# A little help with WPG/CO2/ferts??



## etgregoire (Aug 23, 2009)

Okay so I'm not totally clear on where my set up stands, and what I may be lacking (if anything?). Could I get some feedback on my setup? 

I currently have a 75g freshwater community planted tank. I have 2 hoods that each hold 2x 32 watt bulbs (although the bulbs themselves are actually 40 watt). In each hood I have a FloraGlo (2800K) and a PowerGlo (18,000K) bulb.

The lights are on for 12 hours a day, I recently stuck in some Seachem Flourish root tabs in various areas... and occasionally add a little TetraPlant FlouraPride. The substrate is 100 lbs standard gravel, medium/small size.

The plants are java fern, hornwort, cabomba, wisteria, amazon sword, crypt lucens, corkscrew val and moneywort. (wow i didn't realize I had so many.) 

So the question!!!

So some of the plants are doing okay, others are growing somewhat fast. Some are have a leaf wilting here and there - what is my long term plan for the plants / lights / fertilizing / co2 (hopefully not because it's a little soon to go there for me)? 

I just kind of got stuff and went for it, and I don't quite get the right combination of all the factors. Any insight is greatly appreciated!
thanks,
Eric


----------



## squirrelcrusher (Sep 23, 2009)

I think your lighting coulg use some work. i think you want to stay between 6500-10,000K temp wise


----------



## susankat (Nov 15, 2008)

The wpg rule is really outdated and what you want to look at is the lumens of the bulbs. The K ratings that you are using should be okay for a low light to the lower end of medium light.
One thing that you must understand (everyone should understand) is that all plants that you put into a tank isn't going to grow perfectly fine for everyone. I found myself trying all kinds of plants for my light levels, some just don't do good in my tank. So I usually get rid of the ones that don't do good and try others till I find what does and stick with those. An example of this is hornwort. Anyone can grow this easy plant but me. It dies within a couple of days of putting it into one of my tanks, But I can grow other plants like no bodys business.
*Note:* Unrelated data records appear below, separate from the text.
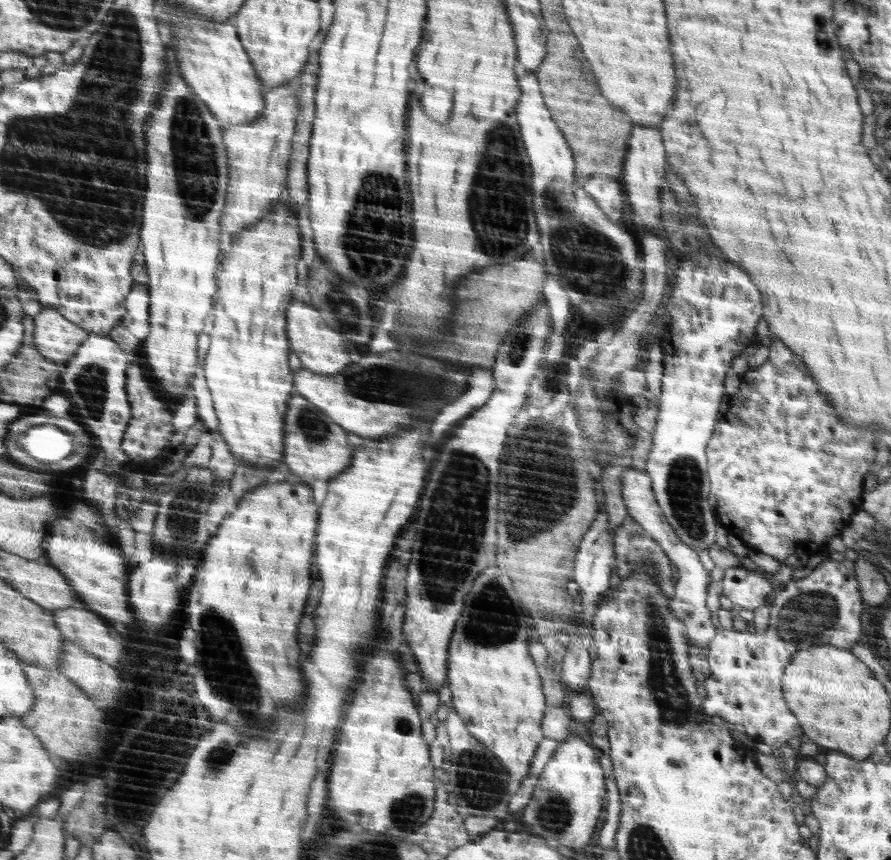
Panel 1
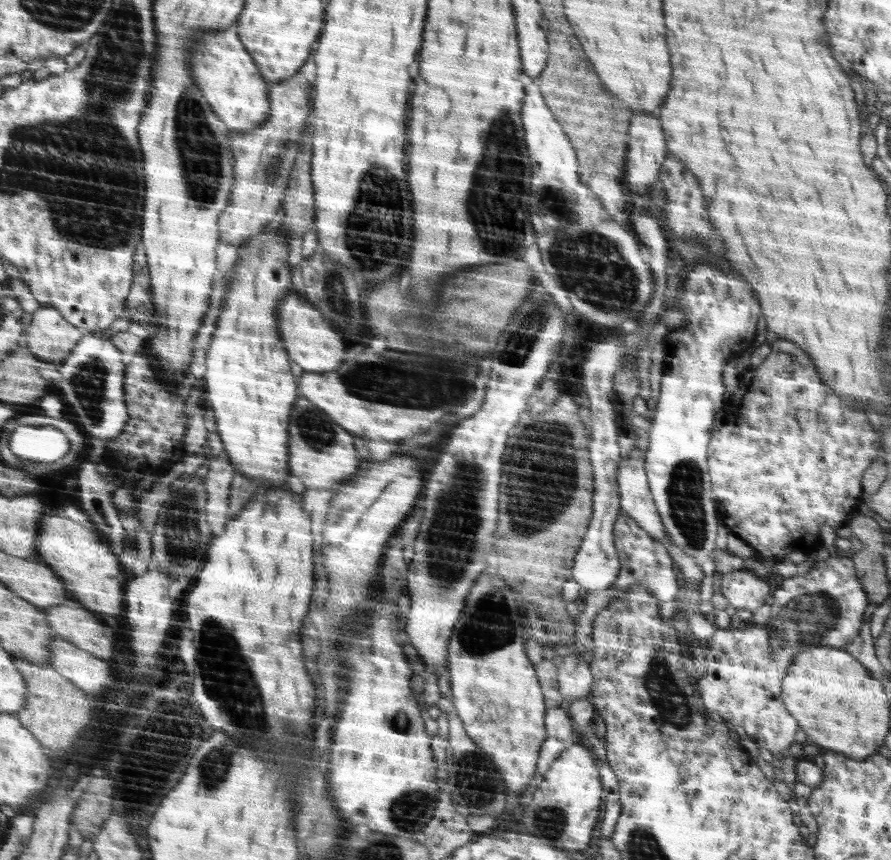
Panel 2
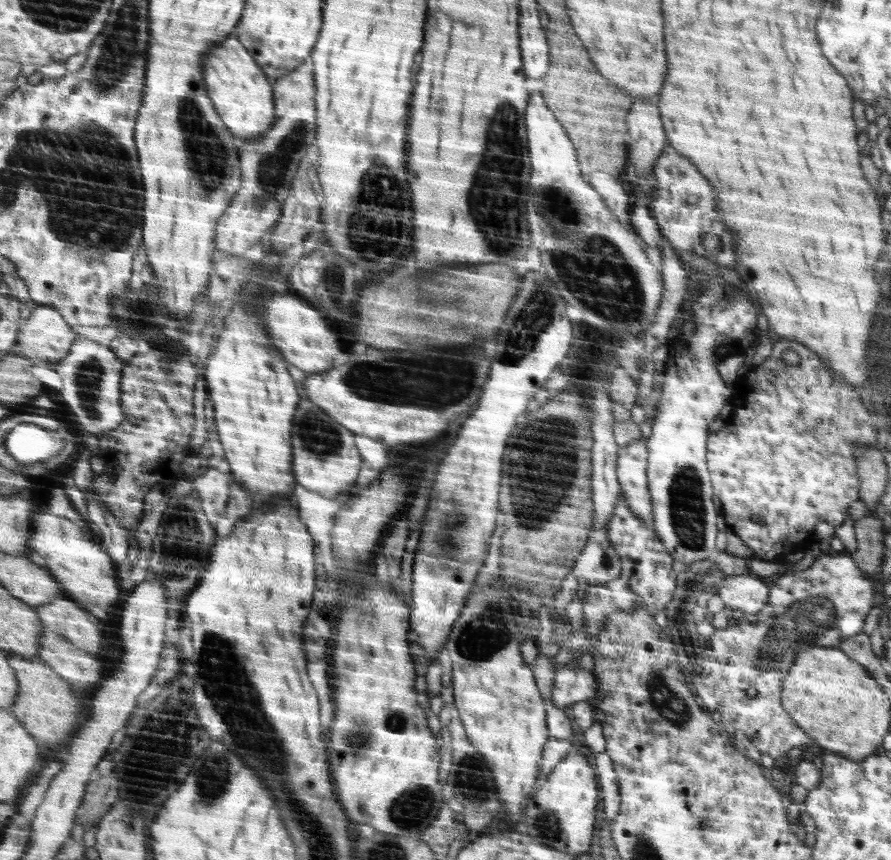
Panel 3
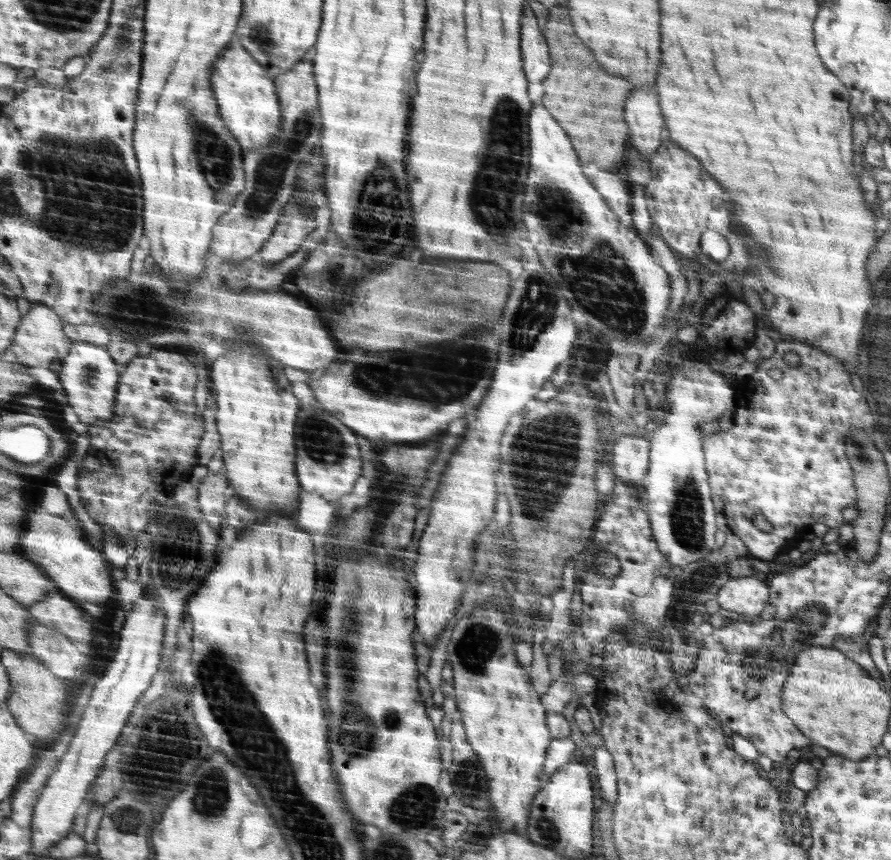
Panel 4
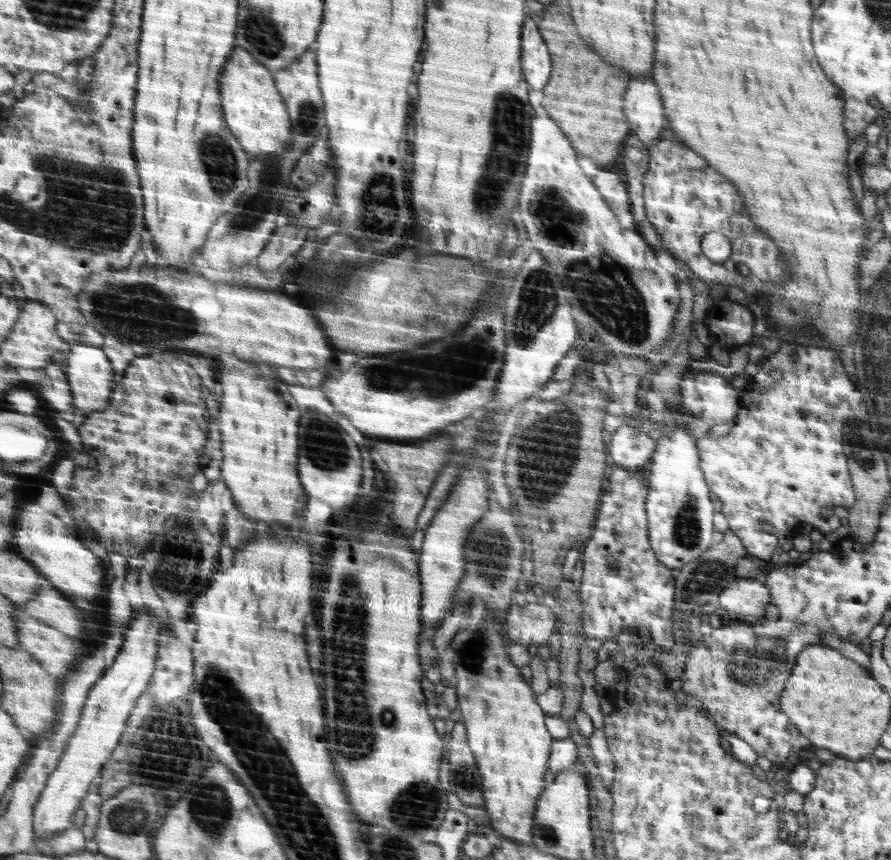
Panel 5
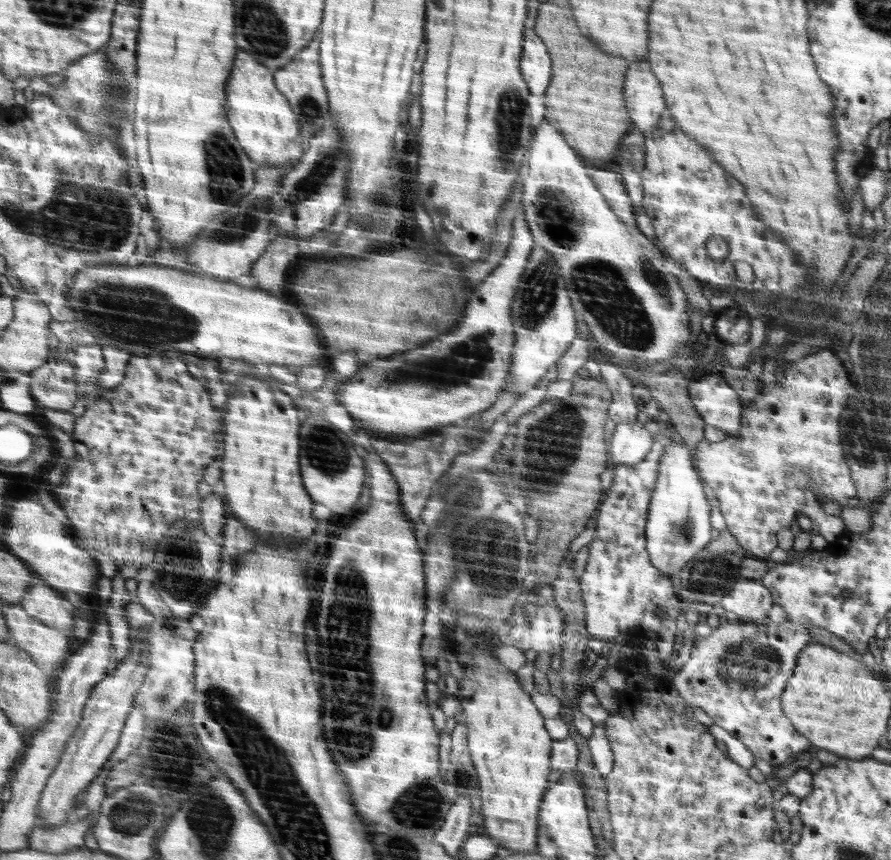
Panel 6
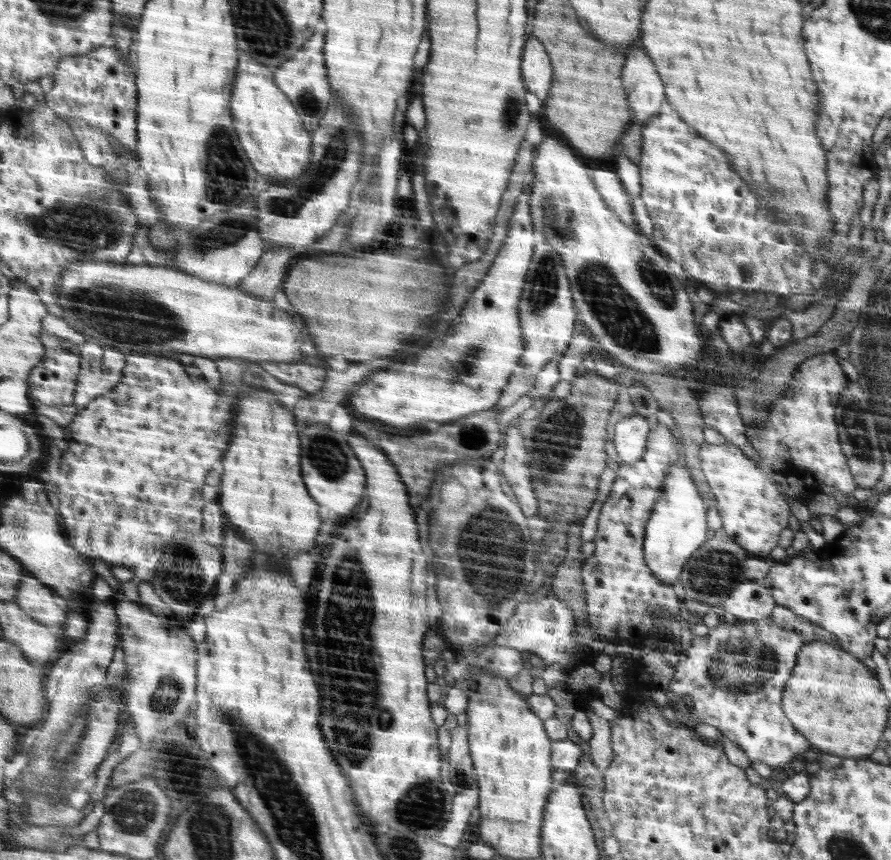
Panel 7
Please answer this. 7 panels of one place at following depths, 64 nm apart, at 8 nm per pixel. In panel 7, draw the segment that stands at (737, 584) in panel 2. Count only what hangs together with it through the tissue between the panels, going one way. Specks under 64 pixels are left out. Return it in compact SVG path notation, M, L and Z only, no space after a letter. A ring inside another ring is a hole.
M744 580L725 600L726 602L722 603L724 610L740 620L770 620L776 606L768 588L758 581Z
One basic rule to remember when using ferts is swords, crypts and vals are root feeders. Stem plants feed from the water column. Your also using a liquid fert but you may need to use it 2 or 3 times a week. You should also be dosing macros which is nitrogen, phosphates and potassium, and also a little iron. Most liquid ferts don't contain enough of these so needs to be dosed separate.


----------



## armedbiggiet (Jun 9, 2009)

Since you are using the stander 4ft bulbs I would recommond to try the philip's 6500k "daylight" at home depot. The floraglo it have the right spectrum but not the bright enough at all(the lumen) plus that K is too low which old days think that gives the color for plants specially for plants that grow in a green house or something. That powerglo which is too much K really design for the corals for salt water tank. There is not thing wrong with that powerglo as I use it too to bring out some color on fish but highest K goes the lumen start going down. So, best stay at 6500k to 10000k range.


----------



## armedbiggiet (Jun 9, 2009)

One more thing try to use 32 watt on a 32 watt's light housing for a better result. I know those T12s are cheaper with higher wattage but T8 32w are much brighter. And last don't mix T12 and T8 as these 2 using differnet ballest you might endup killing the bulb faster if you did not using the right bulb for the right light!


----------



## etgregoire (Aug 23, 2009)

I am using T8 32w. I think the shoplight is actually a T10 ballast, but not sure about the actual aquarium hood... is that a problem?


----------